The solidification state of the plug 32 depends on the temperature of the nozzle 18, and the pressure at which the plug 32 comes out of the nozzle 18 differs depending on the solidification state. Therefore, in the present embodiment, the molten metal 30
The pressure change in the cylinder 16 when injecting
This data is fed back to the temperature control of the nozzle 18. That is, the detection result is shown in FIG. 3, and FIG. 3A shows data when the plug 32 is formed under optimal conditions. So this figure 3
By controlling the temperature of the nozzle 18 based on the data of (A), the plug 32 in an optimally solidified state can always be formed.

3 (A) to 3 (C), P1 indicates the pressure holding in the cylinder 16, P2 indicates the injection pressure, and P3 indicates the pressure at which the plug 32 is released. FIG. 3B shows the nozzle 18.
3C shows data when the temperature of the nozzle 18 is too low, and FIG. 3C shows data when the temperature of the nozzle 18 is too high. In the case of FIG. 3B where the temperature of the nozzle 18 is too low, the solidification of the plug 32 progresses too much, so that the release pressure P3 is high and the pressure holding time is long, so that the plug 32 cannot be removed properly. Invite. Further, the holding time of the holding pressure P1 is short, so that the molten metal 30
May be insufficiently filled. On the other hand, in the case of FIG. 3C where the temperature of the nozzle 18 is too high, the solidification of the plug 32 is not sufficiently promoted, and as a result, the release pressure P3 is low. In this case, a high pressure acts in the mold 40, and the molten metal 30 blows out from the mating surface of the mold, thereby causing burrs on the product and entrapping air into the cavity 48. .

As described above, in the present embodiment, the plug 32
The pressure data at the time when the liquid exits from the nozzle 18 is
By feeding back to the temperature control of the mold 8, the mold 4
A plug in an optimally solidified state can always be formed in accordance with a change in conditions such as a temperature of 0 or an outside air temperature. Therefore, the troubles that occur in the cases of FIGS. 3B and 3C are eliminated, and a high-quality product can be stably produced. In addition, since the molten metal 30 can be prevented from leaking from the nozzle 18 by the plug 32 which is always in an optimally solidified state, even if the molten metal 30 is a material having a high reactivity in a molten state such as a magnesium alloy, the leakage is prevented. The danger caused by dispensing is eliminated.

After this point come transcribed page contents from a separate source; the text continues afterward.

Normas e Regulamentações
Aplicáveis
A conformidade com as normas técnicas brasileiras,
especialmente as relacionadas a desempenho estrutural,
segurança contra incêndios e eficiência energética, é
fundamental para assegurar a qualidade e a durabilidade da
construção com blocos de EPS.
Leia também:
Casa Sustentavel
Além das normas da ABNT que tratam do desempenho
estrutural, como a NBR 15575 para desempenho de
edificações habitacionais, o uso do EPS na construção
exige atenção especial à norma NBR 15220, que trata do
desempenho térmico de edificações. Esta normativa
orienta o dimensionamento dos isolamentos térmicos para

[Brief description of the drawings]

FIG. 1 is a configuration diagram showing an outline of a thixomolding device.

FIG. 2 is an enlarged sectional view showing a relationship between a nozzle 8 and a mold.

FIG. 3 is a graph showing detection data of a pressure change when a molten metal is injected into a mold.

[Explanation of symbols]

 16 Cylinder 18 Nozzle 30 Molten metal 32 Plug 40 Mold

Claims (2)

[Claims] After the molten metal in a cylinder is injected into a mold from a nozzle and filled, a plug of solidified metal is formed inside the nozzle by controlling the temperature of the nozzle, and the plug is added into the cylinder at the next injection. A molding method in which a plug is blown out of a nozzle from a nozzle by an injection pressure, wherein pressure data of the injection pressure when the plug comes out of the nozzle is detected, and this data is fed back to temperature control of the nozzle to feed the nozzle. A molding method characterized by controlling the temperature to a value at which an optimum plug is formed. 2. The molding method according to claim 1, wherein the molten metal is a magnesium alloy.